Question

Two identical bulbs of power P are connected in parallel. The third identical bulb of power P is connected in series to this combination. What is the power dissipated in this circuit in terms of P

Answer 1

The power dissipated in this circuit is 3 P.

Step-by-step explanation:

The formula for determining the power in circuit is P = VI, where V is the voltage and I is the current.

So power is directly proportional to the product of voltage and current.

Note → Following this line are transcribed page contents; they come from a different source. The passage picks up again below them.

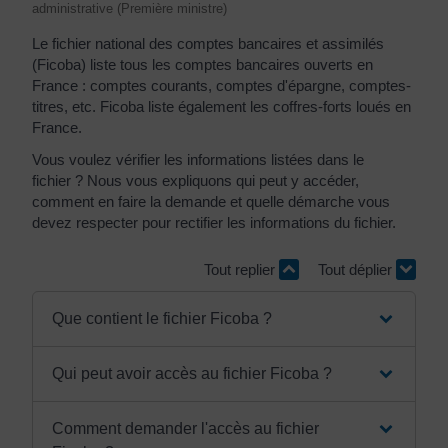
administrative (Première ministre)
Le fichier national des comptes bancaires et assimilés
(Ficoba) liste tous les comptes bancaires ouverts en
France : comptes courants, comptes d'épargne, comptes-
titres, etc. Ficoba liste également les coffres-forts loués en
France.
Vous voulez vérifier les informations listées dans le
fichier ? Nous vous expliquons qui peut y accéder,
comment en faire la demande et quelle démarche vous
devez respecter pour rectifier les informations du fichier.
Tout replier
Tout déplier
Que contient le fichier Ficoba ?
Qui peut avoir accès au fichier Ficoba ?
Comment demander l'accès au fichier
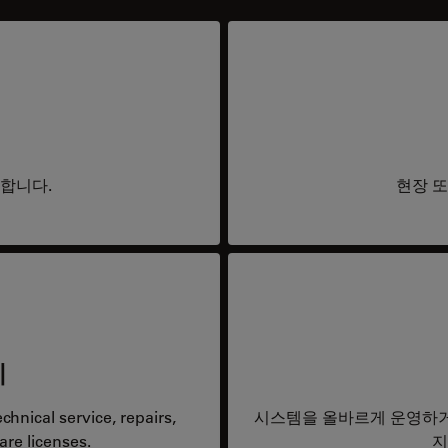
요합니다.
현장 또
리
hnical service, repairs,
시스템을 올바르게 운영하거
are licenses.
지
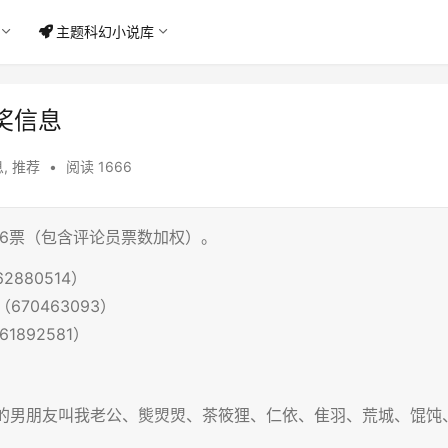
主题科幻小说库
奖信息
息
,
推荐
•
阅读 1666
76票（包含评论员票数加权）。
880514）
70463093）
892581）
的男朋友叫我老公、熋焽焽、茶筱狸、仁依、隹羽、荒城、馄饨、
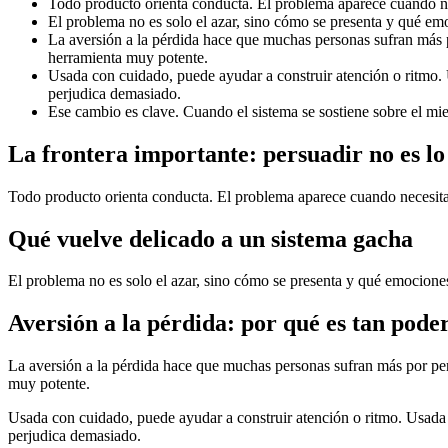
Todo producto orienta conducta. El problema aparece cuando ne
El problema no es solo el azar, sino cómo se presenta y qué emo
La aversión a la pérdida hace que muchas personas sufran más 
herramienta muy potente.
Usada con cuidado, puede ayudar a construir atención o ritmo. U
perjudica demasiado.
Ese cambio es clave. Cuando el sistema se sostiene sobre el mie
La frontera importante: persuadir no es 
Todo producto orienta conducta. El problema aparece cuando necesita
Qué vuelve delicado a un sistema gacha
El problema no es solo el azar, sino cómo se presenta y qué emociones
Aversión a la pérdida: por qué es tan pode
La aversión a la pérdida hace que muchas personas sufran más por pe
muy potente.
Usada con cuidado, puede ayudar a construir atención o ritmo. Usada si
perjudica demasiado.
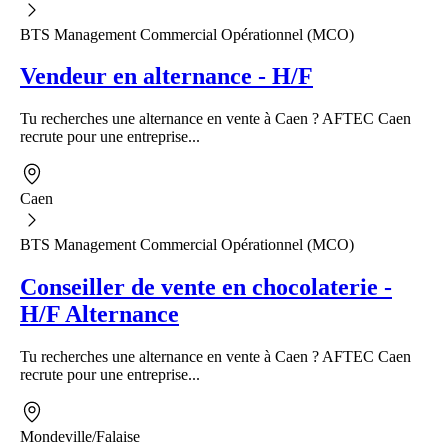
BTS Management Commercial Opérationnel (MCO)
Vendeur en alternance - H/F
Tu recherches une alternance en vente à Caen ? AFTEC Caen
recrute pour une entreprise...
Caen
BTS Management Commercial Opérationnel (MCO)
Conseiller de vente en chocolaterie -
H/F Alternance
Tu recherches une alternance en vente à Caen ? AFTEC Caen
recrute pour une entreprise...
Mondeville/Falaise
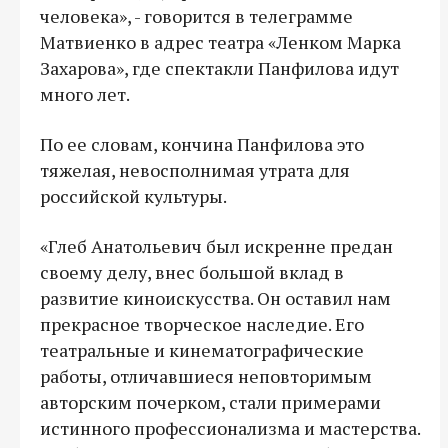
человека», - говорится в телеграмме
Матвиенко в адрес театра «Ленком Марка
Захарова», где спектакли Панфилова идут
много лет.
По ее словам, кончина Панфилова это
тяжелая, невосполнимая утрата для
российской культуры.
«Глеб Анатольевич был искренне предан
своему делу, внес большой вклад в
развитие киноискусства. Он оставил нам
прекрасное творческое наследие. Его
театральные и кинематографические
работы, отличавшиеся неповторимым
авторским почерком, стали примерами
истинного профессионализма и мастерства.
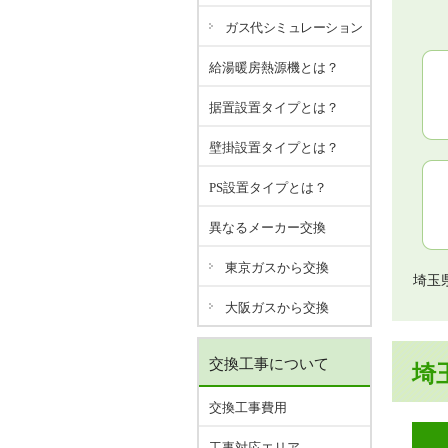
ガス代シミュレーション
給湯暖房熱源機とは？
据置設置タイプとは？
壁掛設置タイプとは？
PS設置タイプとは？
異なるメーカー交換
東京ガスから交換
埼玉
大阪ガスから交換
交換工事について
埼
交換工事費用
工事対応エリア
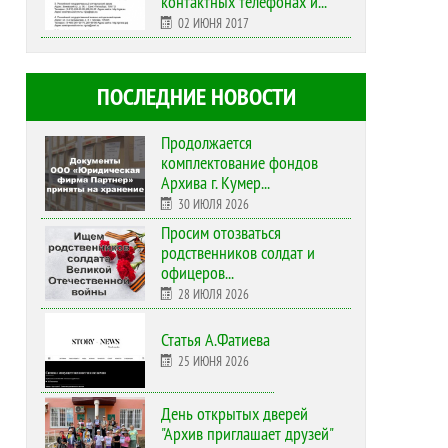
контактных телефонах и...
02 ИЮНЯ 2017
ПОСЛЕДНИЕ НОВОСТИ
Продолжается
комплектование фондов
Архива г. Кумер...
30 ИЮЛЯ 2026
Просим отозваться
родственников солдат и
офицеров...
28 ИЮЛЯ 2026
Статья А.Фатиева
25 ИЮНЯ 2026
День открытых дверей
"Архив приглашает друзей"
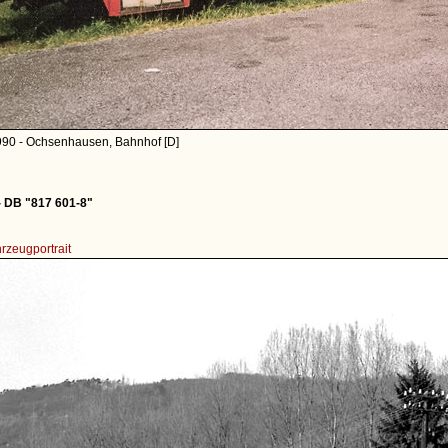
990 - Ochsenhausen, Bahnhof [D]
 DB "817 601-8"
rzeugportrait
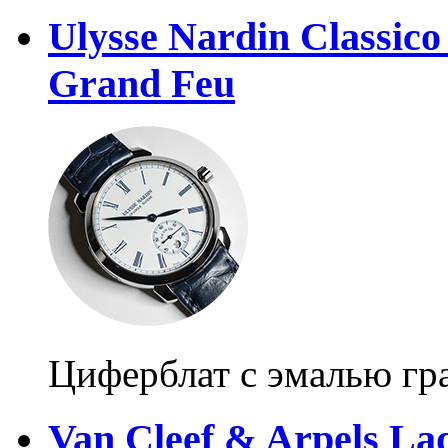
Ulysse Nardin Classic
Grand Feu
Циферблат с эмалью гр
Van Cleef & Arpels Lad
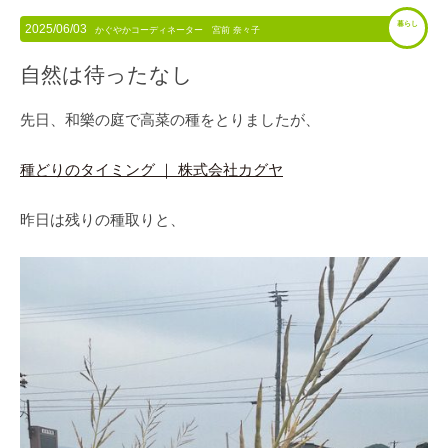
暮らし
2025/06/03
かぐやかコーディネーター 宮前 奈々子
自然は待ったなし
先日、和樂の庭で高菜の種をとりましたが、
種どりのタイミング ｜ 株式会社カグヤ
昨日は残りの種取りと、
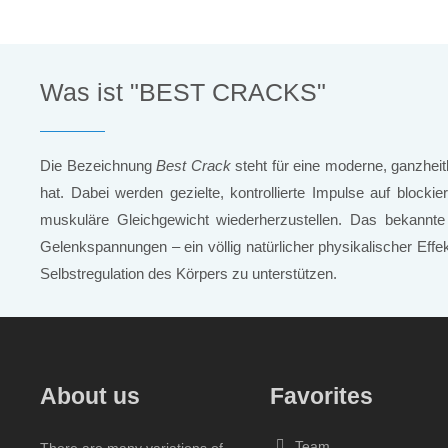
Was ist "BEST CRACKS"
Die Bezeichnung
Best Crack
steht für eine moderne, ganzheit
hat. Dabei werden gezielte, kontrollierte Impulse auf blo
muskuläre Gleichgewicht wiederherzustellen. Das bekannte
Gelenkspannungen – ein völlig natürlicher physikalischer Effe
Selbstregulation des Körpers zu unterstützen.
About us
Favorites
Team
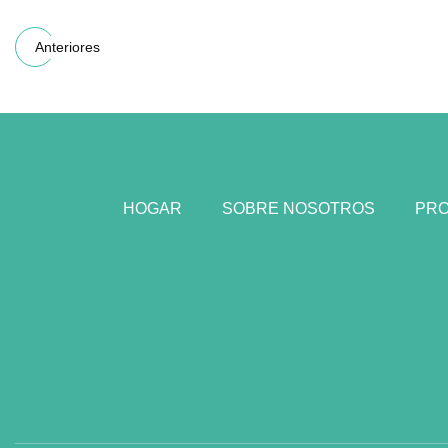
Anteriores
HOGAR
SOBRE NOSOTROS
PR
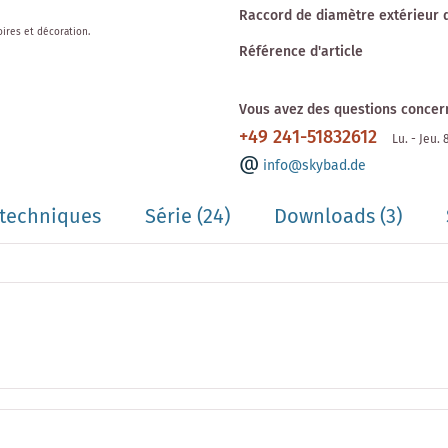
Raccord de diamètre extérieur 
oires et décoration.
Référence d'article
Vous avez des questions concern
+49 241-51832612
Lu. - Jeu.
info@skybad.de
techniques
Série
(24)
Downloads (3)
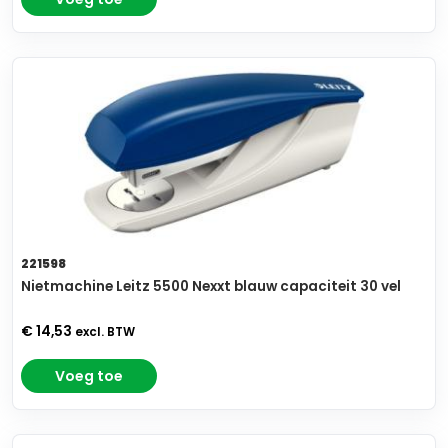
221598
Nietmachine Leitz 5500 Nexxt blauw capaciteit 30 vel
€ 14,53
excl. BTW
Voeg toe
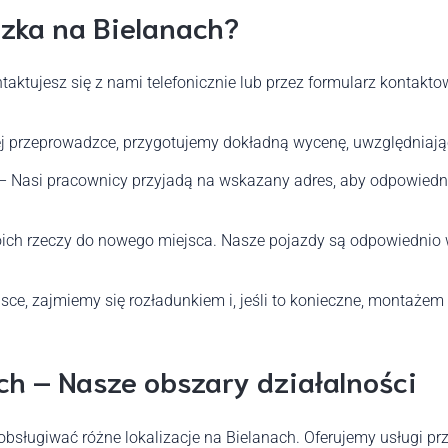
zka na Bielanach?
taktujesz się z nami telefonicznie lub przez formularz kontak
j przeprowadzce, przygotujemy dokładną wycenę, uwzględniając 
– Nasi pracownicy przyjadą na wskazany adres, aby odpowiedn
ich rzeczy do nowego miejsca. Nasze pojazdy są odpowiednio
sce, zajmiemy się rozładunkiem i, jeśli to konieczne, montaże
ch – Nasze obszary działalności
e obsługiwać różne lokalizacje na Bielanach. Oferujemy usługi p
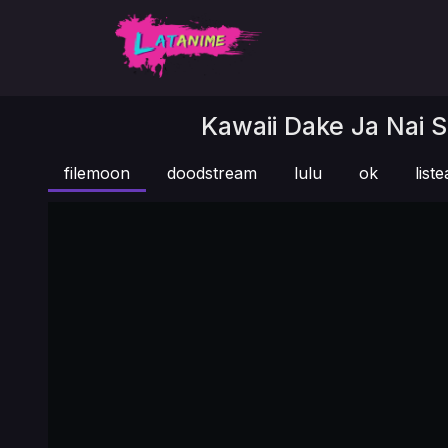
Kawaii Dake Ja Nai S
filemoon
doodstream
lulu
ok
list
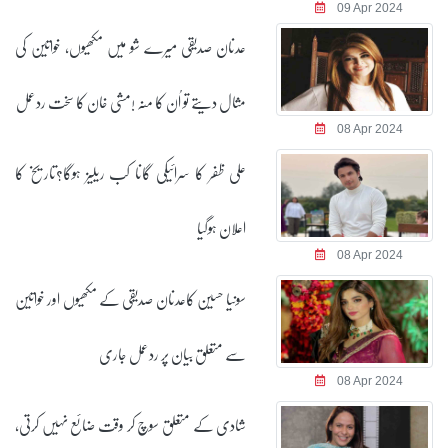
09 Apr 2024
عدنان صدیقی میرے شو میں مکھیوں، خواتین کی
مثال دیتے تو اُن کا منہ !مشی خان کا سخت ردعمل
08 Apr 2024
علی ظفر کا سرائیکی گانا کب ریلیز ہوگا؟تاریخ کا
اعلان ہوگیا
08 Apr 2024
سونیا حسین کاعدنان صدیقی کے مکھیوں اور خواتین
سے متعلق بیان پر ردعمل جاری
08 Apr 2024
شادی کے متعلق سوچ کر وقت ضائع نہیں کرتی،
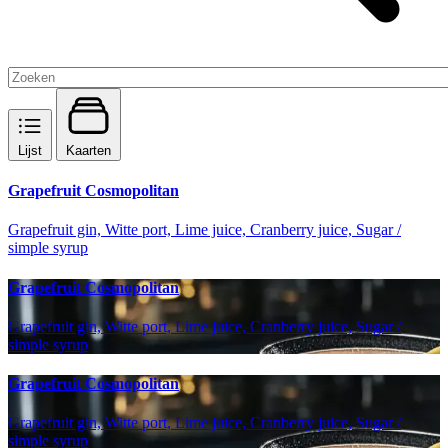
Lijst
Kaarten
Grapefruit Cosmopolitan
Grapefruit gin, Witte port, Lime juice, Cranberry juice, Sugar /
simple syrup
Grapefruit Cosmopolitan
Grapefruit gin, Witte port, Lime juice, Cranberry juice, Sugar /
simple syrup
Grapefruit Cosmopolitan
Grapefruit gin, Witte port, Lime juice, Cranberry juice, Sugar /
simple syrup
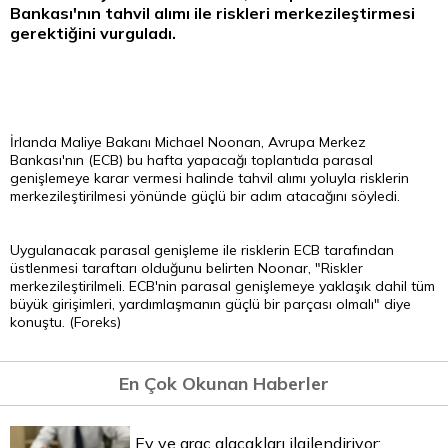
Bankası'nın
tahvil
alımı ile riskleri merkezileştirmesi
gerektiğini vurguladı.
İrlanda Maliye Bakanı Michael Noonan, Avrupa Merkez
Bankası'nın (ECB) bu hafta yapacağı toplantıda parasal
genişlemeye karar vermesi halinde tahvil alımı yoluyla risklerin
merkezileştirilmesi yönünde güçlü bir adım atacağını söyledi.
Uygulanacak parasal genişleme ile risklerin ECB tarafından
üstlenmesi taraftarı olduğunu belirten Noonar, "Riskler
merkezileştirilmeli. ECB'nin parasal genişlemeye yaklaşık dahil tüm
büyük girişimleri, yardımlaşmanın güçlü bir parçası olmalı" diye
konuştu. (Foreks)
En Çok Okunan Haberler
Ev ve araç alacakları ilgilendiriyor:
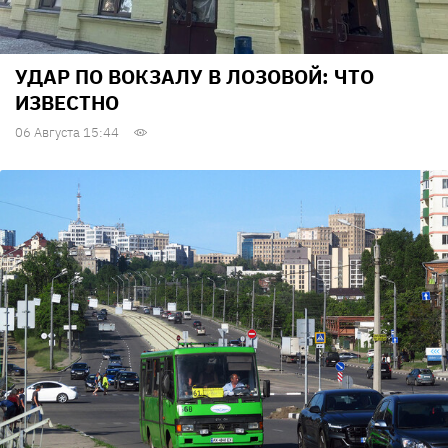
УДАР ПО ВОКЗАЛУ В ЛОЗОВОЙ: ЧТО
ИЗВЕСТНО
06 Августа 15:44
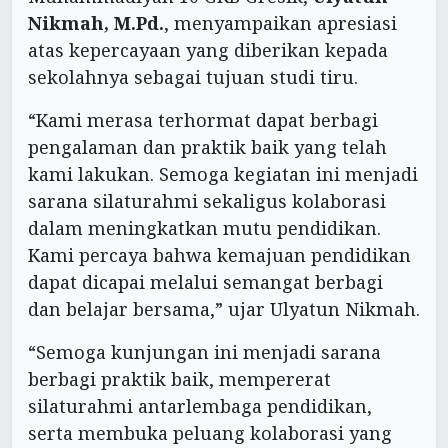
Nikmah, M.Pd.
, menyampaikan apresiasi
atas kepercayaan yang diberikan kepada
sekolahnya sebagai tujuan studi tiru.
“Kami merasa terhormat dapat berbagi
pengalaman dan praktik baik yang telah
kami lakukan. Semoga kegiatan ini menjadi
sarana silaturahmi sekaligus kolaborasi
dalam meningkatkan mutu pendidikan.
Kami percaya bahwa kemajuan pendidikan
dapat dicapai melalui semangat berbagi
dan belajar bersama,” ujar Ulyatun Nikmah.
“Semoga kunjungan ini menjadi sarana
berbagi praktik baik, mempererat
silaturahmi antarlembaga pendidikan,
serta membuka peluang kolaborasi yang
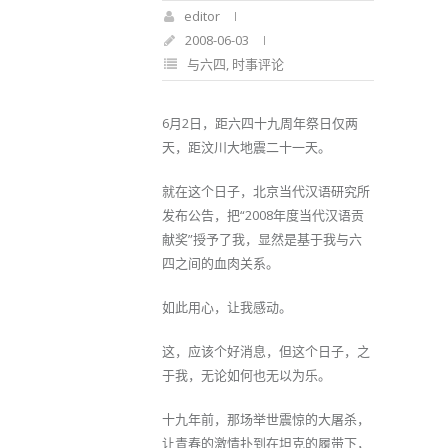
editor
2008-06-03
与六四
,
时事评论
6月2日，距六四十九周年祭日仅两
天，距汶川大地震二十一天。
就在这个日子，北京当代汉语研究所
发布公告，把“2008年度当代汉语贡
献奖”授予了我，显然是基于我与六
四之间的血肉关系。
如此用心，让我感动。
这，应该个好消息，但这个日子，之
于我，无论如何也无以为乐。
十九年前，那场举世震惊的大屠杀，
让青春的激情扑到在坦克的履带下，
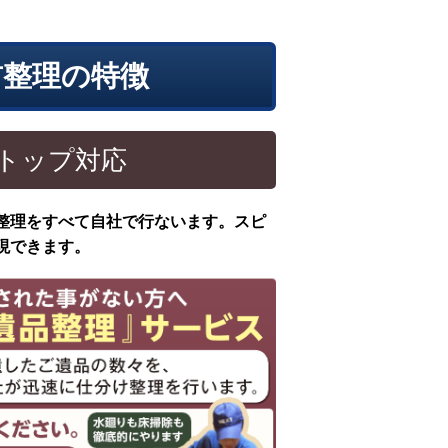
前整理の特徴
トップ対応
整理をすべて自社で行ないます。スピ
現できます。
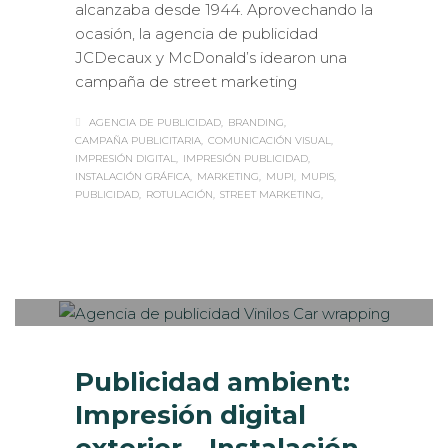
alcanzaba desde 1944. Aprovechando la
ocasión, la agencia de publicidad
JCDecaux y McDonald’s idearon una
campaña de street marketing
AGENCIA DE PUBLICIDAD
BRANDING
CAMPAÑA PUBLICITARIA
COMUNICACIÓN VISUAL
IMPRESIÓN DIGITAL
IMPRESIÓN PUBLICIDAD
INSTALACIÓN GRÁFICA
MARKETING
MUPI
MUPIS
PUBLICIDAD
ROTULACIÓN
STREET MARKETING
Sabaté
MARTES, 19 MAYO 2015
/
PUBLISHED
0
IN
ROTULACIÓN / SEÑALIZACIÓN
Publicidad ambient:
Impresión digital
exterior – Instalación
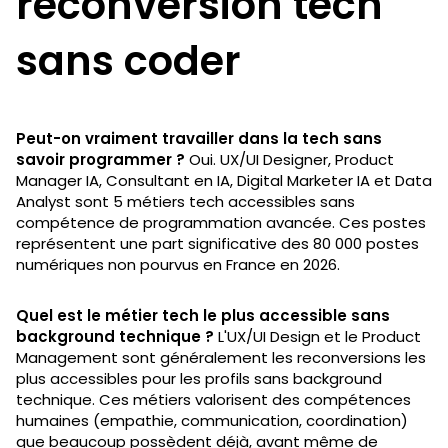
reconversion tech
sans coder
Peut-on vraiment travailler dans la tech sans
savoir programmer ?
Oui. UX/UI Designer, Product
Manager IA, Consultant en IA, Digital Marketer IA et Data
Analyst sont 5 métiers tech accessibles sans
compétence de programmation avancée. Ces postes
représentent une part significative des 80 000 postes
numériques non pourvus en France en 2026.
Quel est le métier tech le plus accessible sans
background technique ?
L'UX/UI Design et le Product
Management sont généralement les reconversions les
plus accessibles pour les profils sans background
technique. Ces métiers valorisent des compétences
humaines (empathie, communication, coordination)
que beaucoup possèdent déjà, avant même de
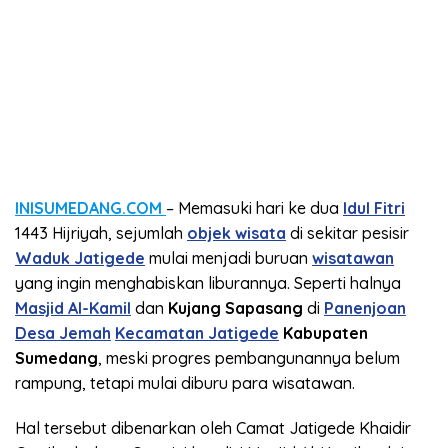
INISUMEDANG.COM
– Memasuki hari ke dua
Idul Fitri
1443 Hijriyah, sejumlah
objek wisata
di sekitar pesisir
Waduk Jatigede
mulai menjadi buruan
wisatawan
yang ingin menghabiskan liburannya. Seperti halnya
Masjid Al-Kamil
dan
Kujang Sapasang
di
Panenjoan
Desa Jemah
Kecamatan Jatigede
Kabupaten
Sumedang
, meski progres pembangunannya belum
rampung, tetapi mulai diburu para wisatawan.
Hal tersebut dibenarkan oleh Camat Jatigede Khaidir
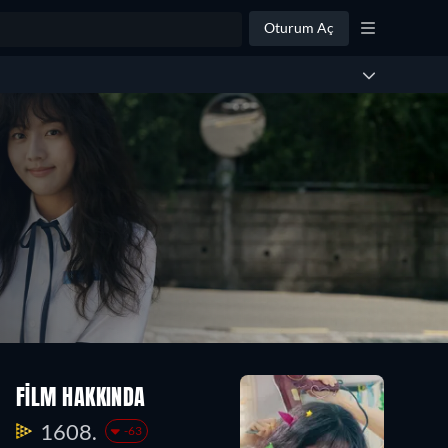
Oturum Aç
FILM HAKKINDA
1608.
-63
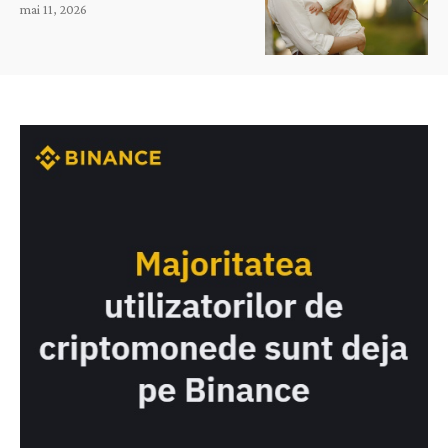
mai 11, 2026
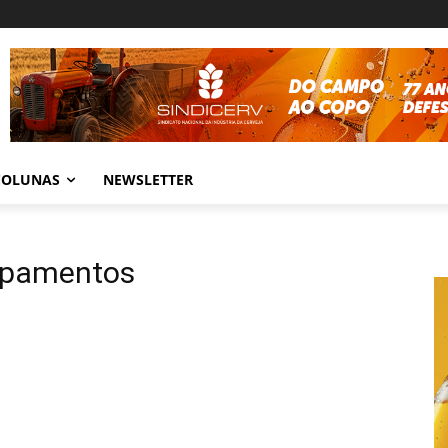
COLUNAS
NEWSLETTER
ipamentos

If two bulbs are connected in parallel, then the voltage flow in both the bulbs will be constant. So the sum of varying current in the circuit will be

`I_(p)= I_(1)+ I_(2)`

As here
`I_(p)=(P_(p) )/(V_(p) )` ,
`I_(1)=(P_(1) )/(V_(1) )` and
`I_(2)=(P_(2) )/(V_(2) )`

Since , the voltage is similar in parallel connection, Vp=V1=V2=V

So,
`(P_(p) )/(V)=(P_(1) )/(V)+(P_(2) )/(V)`

Then
`P_(p) = P_(1)+ P_(2)`, as both the bulbs are identical bulbs then
`P_(p) = 2 P`

Then , along with these two another bulb is connected in series. So in series , the current will be constant, then

`V_(s) = V_(1) + V_(2)`

And
`V_(s)=(P_(s) )/(I)`,
`V_(1)=(P_(p) )/(I)` and
`V_(2)=(P_(3) )/(I)`

`(P_(s) )/(I)=(P_(p) )/(I)+(P_(3) )/(I)`

Since the bulb is identical so P3 =P

`P_(s) = P_(p)+ P_(3)=2P+P = 3P`

So the power dissipated in this circuit is 3 P.